Certainly, in this post-enlightenment age, the average affluent urbanised individual is more inclined to stigmatise forms of thinking that seem religious or which are not easily tabulated or appreciated in a predictive or instrumentalist way. Often, this takes the form of quantifiable (bean-counting) types of knowledge speaking loudly over the top of qualitative (personal) belief systems and not necessarily in a respectable manner. I’m reminded of a recent exchange between renowned evolutionist Richard Dawkins and an American student who asked simply, ‘What if you’re wrong?’ A fair enough question in my view — I mean, why can’t we question the findings of researchers no matter how much popular credos they have and for that fact question our own assumptions in a self-reflexive manner — but one that was not answered with equal fairness. (This is an issue I’ll take up in another later posting about the popularisation of ridicule as a normal response to non-secular belief systems — something that I like to call religious phobic fascism).

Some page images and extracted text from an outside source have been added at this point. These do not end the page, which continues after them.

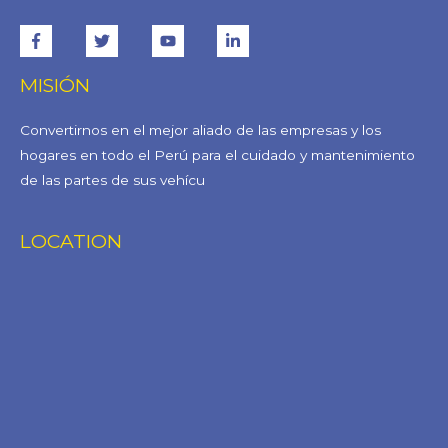
MISIÓN
Convertirnos en el mejor aliado de las empresas y los
hogares en todo el Perú para el cuidado y mantenimiento
de las partes de sus vehícu
LOCATION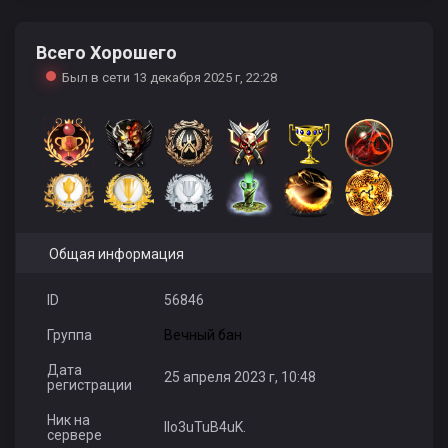
Всего Хорошего
June
Needly
Нечай24Rus
Был в сети 13 декабря 2025 г, 22:28
Cebab_03
Nimezidka
makson.2001
Общая информация
ID
56846
Группа
Вечный бан
LUNA22
reki slez
Пьяный__
Дата
25 апреля 2023 г, 10:48
регистрации
Ник на
IIo3uTuB4uK.
сервере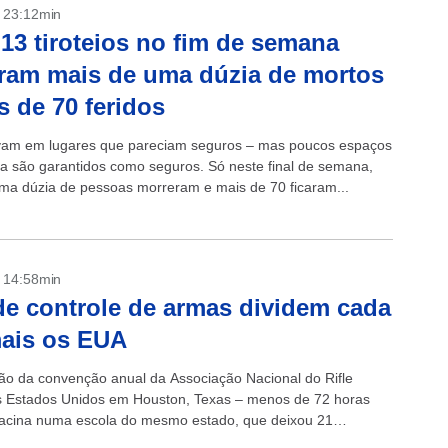
- 23:12min
13 tiroteios no fim de semana
ram mais de uma dúzia de mortos
s de 70 feridos
vam em lugares que pareciam seguros – mas poucos espaços
a são garantidos como seguros. Só neste final de semana,
ma dúzia de pessoas morreram e mais de 70 ficaram...
- 14:58min
de controle de armas dividem cada
ais os EUA
ção da convenção anual da Associação Nacional do Rifle
 Estados Unidos em Houston, Texas – menos de 72 horas
acina numa escola do mesmo estado, que deixou 21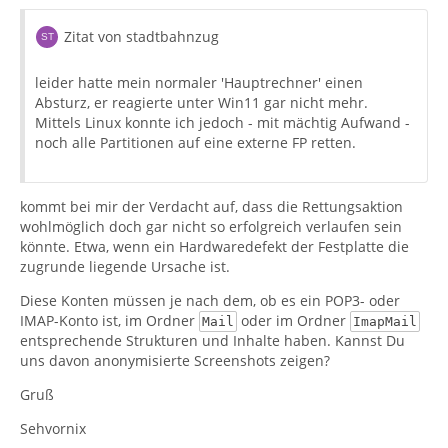
Zitat von stadtbahnzug
leider hatte mein normaler 'Hauptrechner' einen
Absturz, er reagierte unter Win11 gar nicht mehr.
Mittels Linux konnte ich jedoch - mit mächtig Aufwand -
noch alle Partitionen auf eine externe FP retten.
kommt bei mir der Verdacht auf, dass die Rettungsaktion
wohlmöglich doch gar nicht so erfolgreich verlaufen sein
könnte. Etwa, wenn ein Hardwaredefekt der Festplatte die
zugrunde liegende Ursache ist.
Diese Konten müssen je nach dem, ob es ein POP3- oder
IMAP-Konto ist, im Ordner
oder im Ordner
Mail
ImapMail
entsprechende Strukturen und Inhalte haben. Kannst Du
uns davon anonymisierte Screenshots zeigen?
Gruß
Sehvornix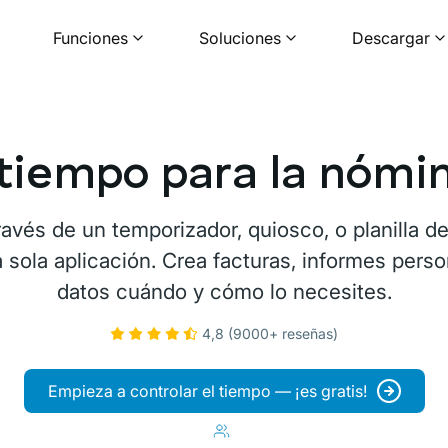
Funciones
Soluciones
Descargar
 tiempo para la nóm
ravés de un temporizador, quiosco, o planilla de
 sola aplicación. Crea facturas, informes perso
datos cuándo y cómo lo necesites.
4,8 (9000+ reseñas)
Empieza a controlar el tiempo — ¡es gratis!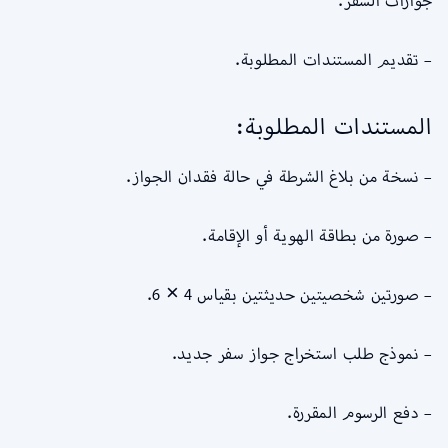
جوازات السفر.
– تقديم المستندات المطلوبة.
المستندات المطلوبة:
– نسخة من بلاغ الشرطة في حالة فقدان الجواز.
– صورة من بطاقة الهوية أو الإقامة.
– صورتين شخصيتين حديثتين بقياس 4 × 6.
– نموذج طلب استخراج جواز سفر جديد.
– دفع الرسوم المقررة.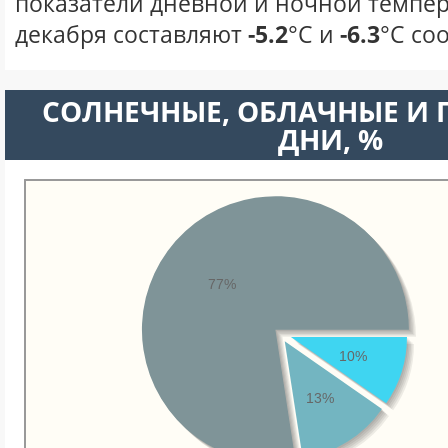
показатели дневной и ночной темпер
декабря составляют
-5.2
°С и
-6.3
°С со
CОЛНЕЧНЫЕ, ОБЛАЧНЫЕ И
ДНИ, %
77%
10%
13%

It is the late 1980s, a slightly more innocent time — if it can be thought of in that way — before Australian airports became obsessed with ethnicised ‘stranger danger’. A man named ‘George’, in his late forties, is distributing throughout Brisbane’s international airport a poor photostatted, slightly crumpled, typed a4-sized leaflet labelled simply Antichrist. With dramatic zeal and oratory passion, George proclaims to passersby that every ‘reasonable person’, duly perplexed at the world’s tribulations, should exhort themselves with full knowledge of the conspiratorial ‘realities’ exposed by his research. ‘The times are showing’, he announces, reading from his tract, that ‘the antichrist is coming soon. Along with the antichrist will come the 666 system’. These are ripe conditions, George maintains, for the ‘devil-possessed’ antichrist to reveal himself to the world and ‘turn us into evil’. He warns, ‘the antichrist, my fellow brother and sister of god, is a person who in a few years will be in power as a world leader. The antichrist will wipe out and destroy all people who are associated with Christianity. This will be true in a few years from now’.
If the world was to end at the turn of the millennium, as some did believe, many took comfort that Australia was seen as the best place to be during the outworking of an apocalyptic scenario. One Australian doomsday enthusiast, a regular contributor to the Canadian-based bible prophecy discussion list created in 1996, extended a warm invitation in late 1999 to all Christians worldwide who at the time perceived something ominous on the Y2K horizon: ‘I’m not saying Australia will completely escape whatever disasters befall us on or after 1 January 2000, but you will all be somewhat safer here from Christian persecution — we have plenty of “bush” to hide in’.